In 1927 Russian poet Daniil Kharms received a copy of Kasimir Malevich’s book with a hand-‐inscribed message from the artist: “Go and stop progress”. In those societies tormented by the experiences of the Great War and totalitarianism, the logic of progress as a continuous improvement and betterment of the human condition was confronted by its own failure, marked by debris, ruins and personal catastrophes.
A U-‐turn is a simple driving manoeuvre that not only allows for a reversal of the direction of a journey but also offers a rare and unexpected chance to glance back at what we left behind, especially when travelling at high speed. Russian theorist Boris Groys uses this act as a vivid metaphor for philosophical metanoia – or the reversal of the gaze – classically described by Walter Benjamin in the figure of Angelus Novus who turns his back towards the future so that he can look back on the past and present.

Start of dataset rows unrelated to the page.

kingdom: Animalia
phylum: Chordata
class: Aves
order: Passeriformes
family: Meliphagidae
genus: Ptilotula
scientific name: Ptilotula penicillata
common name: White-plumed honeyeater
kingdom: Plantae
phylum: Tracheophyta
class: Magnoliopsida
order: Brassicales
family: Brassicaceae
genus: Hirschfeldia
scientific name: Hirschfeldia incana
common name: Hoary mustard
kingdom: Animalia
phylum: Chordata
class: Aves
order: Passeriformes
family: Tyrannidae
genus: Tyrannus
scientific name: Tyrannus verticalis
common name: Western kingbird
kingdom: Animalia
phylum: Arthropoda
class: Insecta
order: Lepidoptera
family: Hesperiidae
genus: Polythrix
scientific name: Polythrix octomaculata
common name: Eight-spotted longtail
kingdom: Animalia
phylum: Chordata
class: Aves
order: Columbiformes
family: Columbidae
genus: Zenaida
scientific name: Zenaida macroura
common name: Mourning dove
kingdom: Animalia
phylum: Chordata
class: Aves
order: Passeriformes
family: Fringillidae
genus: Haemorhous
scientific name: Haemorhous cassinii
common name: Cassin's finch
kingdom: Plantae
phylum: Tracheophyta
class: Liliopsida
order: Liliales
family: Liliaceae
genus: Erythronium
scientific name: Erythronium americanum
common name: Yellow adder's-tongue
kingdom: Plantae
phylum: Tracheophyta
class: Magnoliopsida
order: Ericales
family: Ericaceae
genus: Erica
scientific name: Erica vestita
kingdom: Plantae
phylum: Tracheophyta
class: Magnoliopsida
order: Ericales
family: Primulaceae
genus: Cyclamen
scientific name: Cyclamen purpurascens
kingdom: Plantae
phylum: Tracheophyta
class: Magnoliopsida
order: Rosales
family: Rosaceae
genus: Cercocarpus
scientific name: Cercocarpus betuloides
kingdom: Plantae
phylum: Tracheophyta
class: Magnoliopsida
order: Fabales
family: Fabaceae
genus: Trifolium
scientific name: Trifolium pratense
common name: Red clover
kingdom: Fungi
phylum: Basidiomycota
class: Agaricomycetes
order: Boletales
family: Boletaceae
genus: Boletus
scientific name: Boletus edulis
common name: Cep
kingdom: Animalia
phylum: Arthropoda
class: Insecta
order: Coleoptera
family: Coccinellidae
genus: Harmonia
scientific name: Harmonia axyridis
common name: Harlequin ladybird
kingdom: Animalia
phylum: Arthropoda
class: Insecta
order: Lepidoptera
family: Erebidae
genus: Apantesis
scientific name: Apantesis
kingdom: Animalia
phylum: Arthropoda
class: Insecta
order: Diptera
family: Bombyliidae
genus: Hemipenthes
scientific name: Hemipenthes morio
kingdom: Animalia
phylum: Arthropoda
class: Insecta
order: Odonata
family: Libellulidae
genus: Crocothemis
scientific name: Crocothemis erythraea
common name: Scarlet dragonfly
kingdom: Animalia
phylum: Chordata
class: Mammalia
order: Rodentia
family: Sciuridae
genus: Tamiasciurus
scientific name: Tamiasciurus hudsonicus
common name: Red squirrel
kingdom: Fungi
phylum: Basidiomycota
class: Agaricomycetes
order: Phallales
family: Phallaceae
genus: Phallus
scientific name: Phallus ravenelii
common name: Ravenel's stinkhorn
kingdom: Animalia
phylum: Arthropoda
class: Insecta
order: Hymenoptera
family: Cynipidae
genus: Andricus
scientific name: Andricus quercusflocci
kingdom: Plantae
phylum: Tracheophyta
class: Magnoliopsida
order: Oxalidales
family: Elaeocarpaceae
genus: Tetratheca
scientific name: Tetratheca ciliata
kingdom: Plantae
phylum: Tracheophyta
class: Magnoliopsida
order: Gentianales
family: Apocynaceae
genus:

This group exhibition employs this tactic of metanoia as a mode of looking at progress by examining its recent histories and traces. Though an unstoppable force surging linearly towards an infinite future, progress here is no longer only the mere act of facing forward. Instead it also looks back at its residues, reflections and remnants of its procession.
The artists contributing to the Members’ Exhibition at the Library Project have been selected through the process of collaborative discussions and the resulting exhibition theme is based on their shared viewpoint and interpretation of the concept of progress in the contemporary context.